Work request:
Transcribe the records below. Leave every line exactly as written.

Information given:
*** Block opens ***
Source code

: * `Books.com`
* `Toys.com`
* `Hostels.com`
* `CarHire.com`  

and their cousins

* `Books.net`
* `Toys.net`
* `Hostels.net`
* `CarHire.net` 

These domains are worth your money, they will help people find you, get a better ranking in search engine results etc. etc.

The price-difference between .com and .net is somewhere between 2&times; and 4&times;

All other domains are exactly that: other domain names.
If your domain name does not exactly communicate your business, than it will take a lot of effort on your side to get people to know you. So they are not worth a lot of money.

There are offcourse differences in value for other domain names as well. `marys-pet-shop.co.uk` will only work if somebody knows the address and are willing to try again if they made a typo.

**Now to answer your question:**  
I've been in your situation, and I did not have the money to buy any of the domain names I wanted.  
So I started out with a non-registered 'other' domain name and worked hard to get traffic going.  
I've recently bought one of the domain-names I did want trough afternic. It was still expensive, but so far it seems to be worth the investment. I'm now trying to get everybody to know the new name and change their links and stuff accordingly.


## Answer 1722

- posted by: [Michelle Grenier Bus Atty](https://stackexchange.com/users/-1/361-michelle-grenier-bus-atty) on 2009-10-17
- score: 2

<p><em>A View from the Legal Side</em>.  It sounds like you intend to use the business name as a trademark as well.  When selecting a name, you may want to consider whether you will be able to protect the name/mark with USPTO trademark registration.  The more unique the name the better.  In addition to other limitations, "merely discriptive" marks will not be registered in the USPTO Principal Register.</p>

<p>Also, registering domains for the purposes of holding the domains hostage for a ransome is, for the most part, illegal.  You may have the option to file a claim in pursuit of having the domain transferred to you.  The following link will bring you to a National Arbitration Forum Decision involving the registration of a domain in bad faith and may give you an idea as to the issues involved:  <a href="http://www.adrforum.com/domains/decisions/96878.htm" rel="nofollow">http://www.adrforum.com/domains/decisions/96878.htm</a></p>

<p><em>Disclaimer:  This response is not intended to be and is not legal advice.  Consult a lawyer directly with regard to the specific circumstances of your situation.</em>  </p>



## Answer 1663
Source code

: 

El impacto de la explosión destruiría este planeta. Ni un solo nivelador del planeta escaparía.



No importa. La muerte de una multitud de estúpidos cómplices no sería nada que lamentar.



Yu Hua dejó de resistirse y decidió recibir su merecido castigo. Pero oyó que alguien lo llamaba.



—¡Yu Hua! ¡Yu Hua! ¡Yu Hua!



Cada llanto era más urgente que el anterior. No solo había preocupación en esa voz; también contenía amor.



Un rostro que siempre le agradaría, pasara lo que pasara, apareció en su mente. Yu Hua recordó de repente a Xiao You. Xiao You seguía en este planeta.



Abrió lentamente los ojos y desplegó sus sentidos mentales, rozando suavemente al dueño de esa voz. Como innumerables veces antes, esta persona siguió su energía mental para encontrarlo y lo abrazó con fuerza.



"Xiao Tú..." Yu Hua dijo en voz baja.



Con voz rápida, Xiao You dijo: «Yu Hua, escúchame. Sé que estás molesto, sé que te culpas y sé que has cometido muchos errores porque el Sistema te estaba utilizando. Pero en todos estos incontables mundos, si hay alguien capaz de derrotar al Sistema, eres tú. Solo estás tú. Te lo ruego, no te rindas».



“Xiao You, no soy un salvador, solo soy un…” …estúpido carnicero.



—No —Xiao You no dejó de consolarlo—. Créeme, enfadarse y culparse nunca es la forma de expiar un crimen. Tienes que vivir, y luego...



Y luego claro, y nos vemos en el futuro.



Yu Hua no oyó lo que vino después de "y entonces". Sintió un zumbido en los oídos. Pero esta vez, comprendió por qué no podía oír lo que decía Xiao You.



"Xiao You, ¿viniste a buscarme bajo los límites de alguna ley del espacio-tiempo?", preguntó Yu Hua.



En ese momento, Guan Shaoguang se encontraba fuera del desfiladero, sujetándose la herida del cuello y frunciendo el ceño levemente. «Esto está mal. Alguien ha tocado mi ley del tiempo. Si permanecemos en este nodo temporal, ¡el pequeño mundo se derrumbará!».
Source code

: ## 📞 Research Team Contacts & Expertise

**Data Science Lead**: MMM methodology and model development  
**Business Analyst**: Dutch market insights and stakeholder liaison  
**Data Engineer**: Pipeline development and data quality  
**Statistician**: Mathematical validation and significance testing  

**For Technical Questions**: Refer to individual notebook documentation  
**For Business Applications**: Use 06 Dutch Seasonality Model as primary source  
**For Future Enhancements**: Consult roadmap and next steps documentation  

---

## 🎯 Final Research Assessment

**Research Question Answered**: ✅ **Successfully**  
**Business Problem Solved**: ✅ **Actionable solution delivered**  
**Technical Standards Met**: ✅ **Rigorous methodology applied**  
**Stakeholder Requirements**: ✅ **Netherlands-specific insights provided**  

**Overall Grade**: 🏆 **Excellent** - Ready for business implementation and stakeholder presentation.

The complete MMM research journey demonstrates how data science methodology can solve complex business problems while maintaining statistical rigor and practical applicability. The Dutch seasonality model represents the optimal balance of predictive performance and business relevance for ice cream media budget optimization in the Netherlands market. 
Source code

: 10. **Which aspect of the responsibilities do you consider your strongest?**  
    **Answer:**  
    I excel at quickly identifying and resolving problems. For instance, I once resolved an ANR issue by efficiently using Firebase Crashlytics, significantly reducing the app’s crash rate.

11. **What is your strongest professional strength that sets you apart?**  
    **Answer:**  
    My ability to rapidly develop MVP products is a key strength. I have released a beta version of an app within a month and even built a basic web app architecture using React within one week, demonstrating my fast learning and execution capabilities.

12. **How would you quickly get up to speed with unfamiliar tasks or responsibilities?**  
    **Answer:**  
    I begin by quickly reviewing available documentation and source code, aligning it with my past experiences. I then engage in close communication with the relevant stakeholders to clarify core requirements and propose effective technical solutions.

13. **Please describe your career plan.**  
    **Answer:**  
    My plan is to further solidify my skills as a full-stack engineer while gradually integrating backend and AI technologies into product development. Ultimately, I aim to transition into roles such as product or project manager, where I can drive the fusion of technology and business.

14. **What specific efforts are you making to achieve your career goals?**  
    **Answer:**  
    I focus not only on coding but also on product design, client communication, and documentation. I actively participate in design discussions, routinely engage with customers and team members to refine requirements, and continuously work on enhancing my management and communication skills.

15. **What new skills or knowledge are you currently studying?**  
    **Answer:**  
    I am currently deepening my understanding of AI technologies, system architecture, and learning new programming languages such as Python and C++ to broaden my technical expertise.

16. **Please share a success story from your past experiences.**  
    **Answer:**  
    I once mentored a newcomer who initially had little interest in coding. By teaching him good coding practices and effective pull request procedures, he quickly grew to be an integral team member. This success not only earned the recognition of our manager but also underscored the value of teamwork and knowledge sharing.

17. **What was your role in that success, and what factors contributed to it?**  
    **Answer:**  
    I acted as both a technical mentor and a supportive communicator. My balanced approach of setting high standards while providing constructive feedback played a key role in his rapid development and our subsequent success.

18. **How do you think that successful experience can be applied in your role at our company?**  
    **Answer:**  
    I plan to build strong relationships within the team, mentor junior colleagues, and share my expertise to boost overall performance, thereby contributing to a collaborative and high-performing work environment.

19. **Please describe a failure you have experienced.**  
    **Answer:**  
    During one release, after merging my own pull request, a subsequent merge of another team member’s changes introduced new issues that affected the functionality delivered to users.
*** Block closes ***
Exercise answer:
Source code

: * `Books.com`
* `Toys.com`
* `Hostels.com`
* `CarHire.com`  

and their cousins

* `Books.net`
* `Toys.net`
* `Hostels.net`
* `CarHire.net` 

These domains are worth your money, they will help people find you, get a better ranking in search engine results etc. etc.

The price-difference between .com and .net is somewhere between 2&times; and 4&times;

All other domains are exactly that: other domain names.
If your domain name does not exactly communicate your business, than it will take a lot of effort on your side to get people to know you. So they are not worth a lot of money.

There are offcourse differences in value for other domain names as well. `marys-pet-shop.co.uk` will only work if somebody knows the address and are willing to try again if they made a typo.

**Now to answer your question:**  
I've been in your situation, and I did not have the money to buy any of the domain names I wanted.  
So I started out with a non-registered 'other' domain name and worked hard to get traffic going.  
I've recently bought one of the domain-names I did want trough afternic. It was still expensive, but so far it seems to be worth the investment. I'm now trying to get everybody to know the new name and change their links and stuff accordingly.


## Answer 1722

- posted by: [Michelle Grenier Bus Atty](https://stackexchange.com/users/-1/361-michelle-grenier-bus-atty) on 2009-10-17
- score: 2

<p><em>A View from the Legal Side</em>.  It sounds like you intend to use the business name as a trademark as well.  When selecting a name, you may want to consider whether you will be able to protect the name/mark with USPTO trademark registration.  The more unique the name the better.  In addition to other limitations, "merely discriptive" marks will not be registered in the USPTO Principal Register.</p>

<p>Also, registering domains for the purposes of holding the domains hostage for a ransome is, for the most part, illegal.  You may have the option to file a claim in pursuit of having the domain transferred to you.  The following link will bring you to a National Arbitration Forum Decision involving the registration of a domain in bad faith and may give you an idea as to the issues involved:  <a href="http://www.adrforum.com/domains/decisions/96878.htm" rel="nofollow">http://www.adrforum.com/domains/decisions/96878.htm</a></p>

<p><em>Disclaimer:  This response is not intended to be and is not legal advice.  Consult a lawyer directly with regard to the specific circumstances of your situation.</em>  </p>



## Answer 1663
Source code

: 

El impacto de la explosión destruiría este planeta. Ni un solo nivelador del planeta escaparía.



No importa. La muerte de una multitud de estúpidos cómplices no sería nada que lamentar.



Yu Hua dejó de resistirse y decidió recibir su merecido castigo. Pero oyó que alguien lo llamaba.



—¡Yu Hua! ¡Yu Hua! ¡Yu Hua!



Cada llanto era más urgente que el anterior. No solo había preocupación en esa voz; también contenía amor.



Un rostro que siempre le agradaría, pasara lo que pasara, apareció en su mente. Yu Hua recordó de repente a Xiao You. Xiao You seguía en este planeta.



Abrió lentamente los ojos y desplegó sus sentidos mentales, rozando suavemente al dueño de esa voz. Como innumerables veces antes, esta persona siguió su energía mental para encontrarlo y lo abrazó con fuerza.



"Xiao Tú..." Yu Hua dijo en voz baja.



Con voz rápida, Xiao You dijo: «Yu Hua, escúchame. Sé que estás molesto, sé que te culpas y sé que has cometido muchos errores porque el Sistema te estaba utilizando. Pero en todos estos incontables mundos, si hay alguien capaz de derrotar al Sistema, eres tú. Solo estás tú. Te lo ruego, no te rindas».



“Xiao You, no soy un salvador, solo soy un…” …estúpido carnicero.



—No —Xiao You no dejó de consolarlo—. Créeme, enfadarse y culparse nunca es la forma de expiar un crimen. Tienes que vivir, y luego...



Y luego claro, y nos vemos en el futuro.



Yu Hua no oyó lo que vino después de "y entonces". Sintió un zumbido en los oídos. Pero esta vez, comprendió por qué no podía oír lo que decía Xiao You.



"Xiao You, ¿viniste a buscarme bajo los límites de alguna ley del espacio-tiempo?", preguntó Yu Hua.



En ese momento, Guan Shaoguang se encontraba fuera del desfiladero, sujetándose la herida del cuello y frunciendo el ceño levemente. «Esto está mal. Alguien ha tocado mi ley del tiempo. Si permanecemos en este nodo temporal, ¡el pequeño mundo se derrumbará!».
Source code

: ## 📞 Research Team Contacts & Expertise

**Data Science Lead**: MMM methodology and model development  
**Business Analyst**: Dutch market insights and stakeholder liaison  
**Data Engineer**: Pipeline development and data quality  
**Statistician**: Mathematical validation and significance testing  

**For Technical Questions**: Refer to individual notebook documentation  
**For Business Applications**: Use 06 Dutch Seasonality Model as primary source  
**For Future Enhancements**: Consult roadmap and next steps documentation  

---

## 🎯 Final Research Assessment

**Research Question Answered**: ✅ **Successfully**  
**Business Problem Solved**: ✅ **Actionable solution delivered**  
**Technical Standards Met**: ✅ **Rigorous methodology applied**  
**Stakeholder Requirements**: ✅ **Netherlands-specific insights provided**  

**Overall Grade**: 🏆 **Excellent** - Ready for business implementation and stakeholder presentation.

The complete MMM research journey demonstrates how data science methodology can solve complex business problems while maintaining statistical rigor and practical applicability. The Dutch seasonality model represents the optimal balance of predictive performance and business relevance for ice cream media budget optimization in the Netherlands market. 
Source code

: 10. **Which aspect of the responsibilities do you consider your strongest?**  
    **Answer:**  
    I excel at quickly identifying and resolving problems. For instance, I once resolved an ANR issue by efficiently using Firebase Crashlytics, significantly reducing the app’s crash rate.

11. **What is your strongest professional strength that sets you apart?**  
    **Answer:**  
    My ability to rapidly develop MVP products is a key strength. I have released a beta version of an app within a month and even built a basic web app architecture using React within one week, demonstrating my fast learning and execution capabilities.

12. **How would you quickly get up to speed with unfamiliar tasks or responsibilities?**  
    **Answer:**  
    I begin by quickly reviewing available documentation and source code, aligning it with my past experiences. I then engage in close communication with the relevant stakeholders to clarify core requirements and propose effective technical solutions.

13. **Please describe your career plan.**  
    **Answer:**  
    My plan is to further solidify my skills as a full-stack engineer while gradually integrating backend and AI technologies into product development. Ultimately, I aim to transition into roles such as product or project manager, where I can drive the fusion of technology and business.

14. **What specific efforts are you making to achieve your career goals?**  
    **Answer:**  
    I focus not only on coding but also on product design, client communication, and documentation. I actively participate in design discussions, routinely engage with customers and team members to refine requirements, and continuously work on enhancing my management and communication skills.

15. **What new skills or knowledge are you currently studying?**  
    **Answer:**  
    I am currently deepening my understanding of AI technologies, system architecture, and learning new programming languages such as Python and C++ to broaden my technical expertise.

16. **Please share a success story from your past experiences.**  
    **Answer:**  
    I once mentored a newcomer who initially had little interest in coding. By teaching him good coding practices and effective pull request procedures, he quickly grew to be an integral team member. This success not only earned the recognition of our manager but also underscored the value of teamwork and knowledge sharing.

17. **What was your role in that success, and what factors contributed to it?**  
    **Answer:**  
    I acted as both a technical mentor and a supportive communicator. My balanced approach of setting high standards while providing constructive feedback played a key role in his rapid development and our subsequent success.

18. **How do you think that successful experience can be applied in your role at our company?**  
    **Answer:**  
    I plan to build strong relationships within the team, mentor junior colleagues, and share my expertise to boost overall performance, thereby contributing to a collaborative and high-performing work environment.

19. **Please describe a failure you have experienced.**  
    **Answer:**  
    During one release, after merging my own pull request, a subsequent merge of another team member’s changes introduced new issues that affected the functionality delivered to users.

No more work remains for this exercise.